● **Work to complete**
- A) In the blog post on the Biergarten Festival below, rewrite the paragraph beginning "With lederhosen donned" as a short bulleted list that keeps its main facts.
- B) Write the next part of the blog post about the Biergarten Festival in Morrison, beginning immediately after its final sentence.

● **Page excerpt**
□ □ □ □

"Beer in Colorado" is dedicated to that divine elixir born of the marriage of water, malt, hops, and yeast as interpreted
by those living in Colorado. Follow the author as he visits every brewery in the state, creates experimental homebrews,
attends beer festivals, tries interesting beers from around the world, and spreads the good word of beer. Prost!

Monday, July 15, 2013

Bavaria. Morrison. What's the diff?

On St. Patrick’s Day, everybody’s Irish.  On Cinco de Mayo, everybody’s a Mexican.  But, for three days out of the year in Morrison, Colorado, everybody’s German thanks to the German American Chamber of Commerce-sponsored Biergarten Festival which celebrated its 17th anniversary this past weekend!


As both a beer lover and as somebody who’s, like, 99.98% ethnic German (French and Prussian fill out the rest), I’m proud of my stein-raising heritage.  And why not?  Besides an unfortunate time period defined by a certain jackass with a tiny mustache (who was technically Austrian anyway), Germany’s a pretty kick-ass nation.  Where else is beer considered an appropriate breakfast drink?  Where else do you see frail old ladies effortlessly lifting liters of Helles to their lips?  Where else is a biergarten as commonplace as a city park?  Where else but Germany?

With lederhosen donned (yeah, I own a pair of lederhosen; they were a birthday gift from my mom), Nicole and I hopped in das Auto, drove down a secluded country road, and pulled up to the festival entrance (or, more accurately, made a u-turn and pulled up to the festival entrance; the entry gate is easy to miss).  After acquiring our food and drink Fahrkarten at the front booth, we moseyed down to the festival grounds composed mainly of one permanent, wooden shelter, one large tent, and a beer truck pouring the wares of Paulaner Brauerei and, because of an impending Regensturm, a few scattered umbrellas that served as drying-off stations amidst the inclement weather. 

As a man of German ancestry, I felt right at Zuhause among the dirndls, oompah bands, steins, and schnitzels.  It must have shown, too, because when I went to order my bratwurst (with sauerkraut and curry ketchup), the German chef behind the table took one look at me all duded up in my alpine hat and Bavarian-colored blue-and-white checked shirt and starting speaking to me in Deutsch!  Whoa, there, Freund!  I’m flattered you think I look so authentic but my German-ness only goes so far!

□ □ □ □

● **Dataset extract**
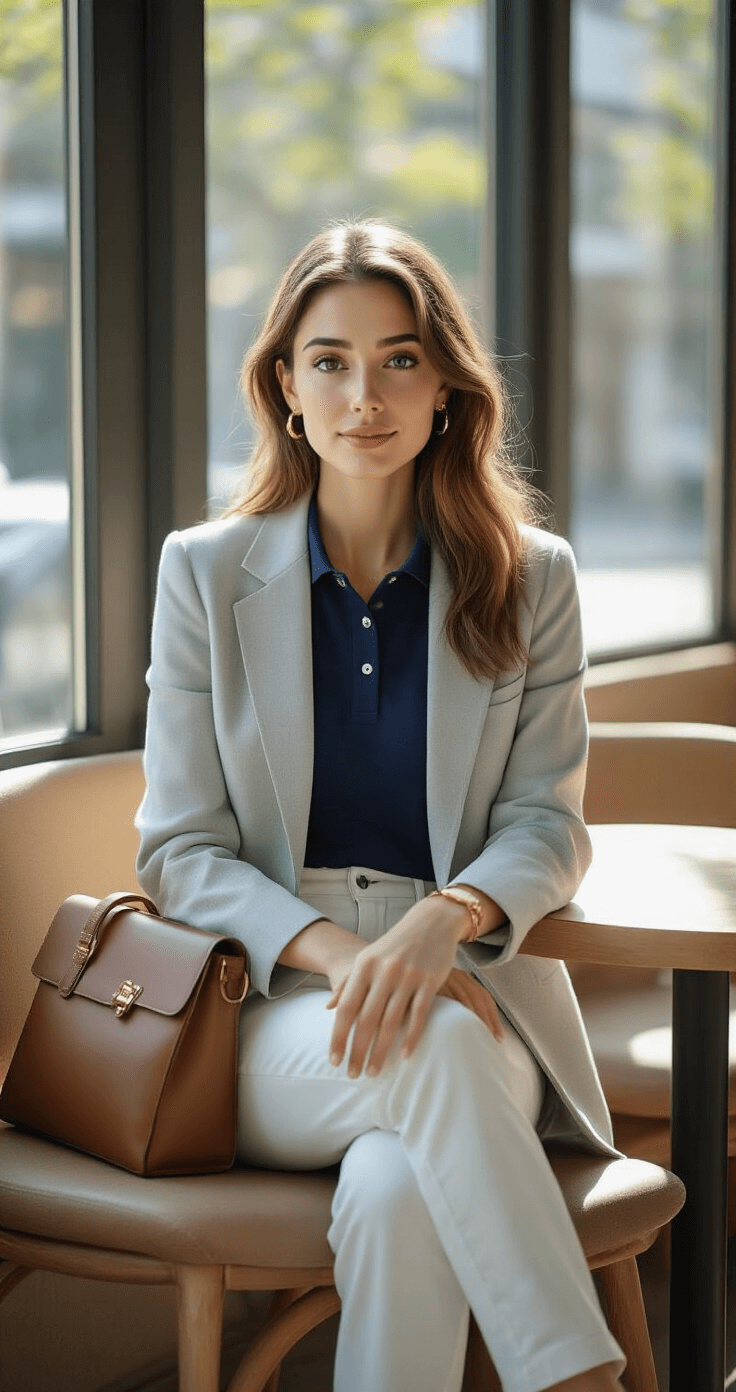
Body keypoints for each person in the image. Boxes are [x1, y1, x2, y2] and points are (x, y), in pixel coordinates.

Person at [135, 220, 626, 1392]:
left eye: (400, 359)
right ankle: (579, 1379)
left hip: (471, 976)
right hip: (266, 1002)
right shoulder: (204, 572)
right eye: (331, 360)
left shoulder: (532, 575)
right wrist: (348, 958)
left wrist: (437, 923)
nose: (366, 394)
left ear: (448, 387)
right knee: (432, 1041)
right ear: (285, 389)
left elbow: (547, 824)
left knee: (406, 1187)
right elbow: (180, 850)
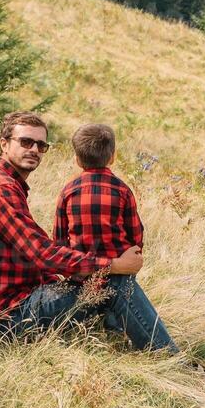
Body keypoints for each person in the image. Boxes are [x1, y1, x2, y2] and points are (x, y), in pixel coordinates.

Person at [0, 111, 176, 352]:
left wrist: (74, 275)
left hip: (0, 303)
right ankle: (167, 356)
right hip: (1, 317)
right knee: (113, 282)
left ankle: (118, 339)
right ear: (4, 144)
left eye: (41, 145)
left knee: (95, 282)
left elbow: (34, 253)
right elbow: (43, 253)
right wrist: (115, 265)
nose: (34, 149)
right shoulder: (1, 189)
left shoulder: (4, 182)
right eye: (25, 142)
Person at [54, 122, 176, 351]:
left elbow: (59, 241)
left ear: (77, 159)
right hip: (119, 274)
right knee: (121, 289)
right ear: (112, 157)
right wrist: (132, 253)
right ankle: (122, 332)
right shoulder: (122, 190)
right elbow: (135, 234)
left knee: (100, 299)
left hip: (81, 279)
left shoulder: (68, 192)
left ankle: (106, 332)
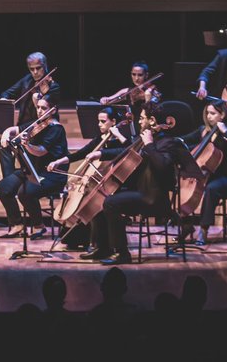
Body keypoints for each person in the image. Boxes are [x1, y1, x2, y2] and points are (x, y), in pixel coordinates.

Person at [81, 103, 204, 265]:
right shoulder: (147, 138)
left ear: (152, 121)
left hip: (154, 198)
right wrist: (101, 153)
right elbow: (125, 152)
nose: (139, 122)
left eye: (142, 118)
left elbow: (162, 165)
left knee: (111, 203)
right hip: (141, 191)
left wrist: (149, 145)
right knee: (101, 193)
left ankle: (122, 253)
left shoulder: (168, 142)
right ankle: (103, 248)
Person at [46, 105, 132, 249]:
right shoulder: (100, 139)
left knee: (90, 202)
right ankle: (80, 238)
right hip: (99, 183)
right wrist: (58, 161)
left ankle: (94, 241)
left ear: (114, 122)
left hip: (115, 184)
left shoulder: (121, 139)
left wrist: (113, 140)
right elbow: (81, 153)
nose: (99, 124)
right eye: (98, 121)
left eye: (103, 121)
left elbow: (129, 150)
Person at [0, 98, 67, 239]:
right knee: (4, 187)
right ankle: (17, 224)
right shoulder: (36, 124)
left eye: (44, 108)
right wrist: (5, 134)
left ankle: (38, 225)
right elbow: (14, 129)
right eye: (38, 107)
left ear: (53, 110)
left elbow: (40, 151)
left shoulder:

□ □ □ □

● **Numbered answers**
- A)
- Wearing lederhosen (a birthday gift from my mom), Nicole and I drove down a secluded country road to the festival.
- The entry gate is easy to miss, so we made a U-turn before pulling up to the entrance.
- At the front booth we bought our food and drink tickets.
- The festival grounds consisted mainly of one permanent wooden shelter, one large tent, and a beer truck pouring Paulaner Brauerei beer.
- Because of an approaching rainstorm, a few scattered umbrellas served as places to dry off.

- B)
However, authentic though it may have been, there’s one major difference between Biergarten Festival and your typical, run-of-the-mill German festival: the setting.  I give all due respect to Munich’s Hofbräuhaus, Rathaus-Glockenspiel, and Englischer Garten but it’s hard to compete with the open range, the craggy Mt. Glennon, and Red Rocks Park and Amphitheatre shining bright in the distance, beckoning concert-goers with its rock-n-roll siren call.  It’s not the classic setting for such an event but it has a certain charisma all its own.   
   
Audis and Red Rocks in background
After perusing some mighty fancy beer steins, Nicole and I stopped by the Paulaner truck which was serving Wies’n, Märzen, Hefeweizen, and Dunkel.  I am a German-American so, on one hand, I was psyched to see beers from the Old World but the old “Red, Weiß, and Blau” in me wanted to see some beers made right here in America; this event was sponsored by the German American Chamber of Commerce, right?  Why not represent both countries?  I could definitely see Prost Brewing or Grimm Brothers Brewhouse (both Colorado breweries famous for their German-style beers) pouring alongside the Munich favorite Paulaner.  I suppose, though, that Biergarten Festival seeks to be as true-to-Germany as possible and, if you’ve ever been to Munich on an average day, most biergartens only serve two or three types of beer; they’re the epitome of “quality over quantity.”  Perhaps Biergarten Festival would lose a certain amount of charm should it morph into a full-on beer festival but, then again, one or two local breweries would hardly put it into Great American Beer Festival territory.  I’m looking for a little more bier in my biergarten, that’s all.  Just a suggestion to consider for next year. 
 
Schnapps tray
We listened to the musical stylings of Helmut Fricker as we huddled under the wooden pavilion and drank our beers.  Looking around the pavilion, I think there’s one thing you must know before attending Biergarten Festival: it’s an all-ages party.  There’re plusses and minuses to being so family-friendly.  On the downside, it’s perhaps not as raucous as one might like what with the majority of attendees being either younger than ten or older than 65 but, on the upside, you don’t have to deal with the frat boys, belligerents, and other unsavory characters that larger, 21-and-over beer festivals attract.  It’s not like you can’t still have fun with a few rascals running underfoot—just watch where you step.  And it wouldn’t kill you to strike up a conversation with a few of the more seasoned beer drinkers, too; they can be your surrogate Großeltern and maybe teach you a thing or two about how they downed brews back in their day.

It’s been going strong for 17 years so you know it’s coming back again for number 18!  Next year, gather up the Kinder, grab your Ehemann or Ehefrau, and celebrate the way any family should—with beer, bratwurst, and all things Bavaria!

Prost!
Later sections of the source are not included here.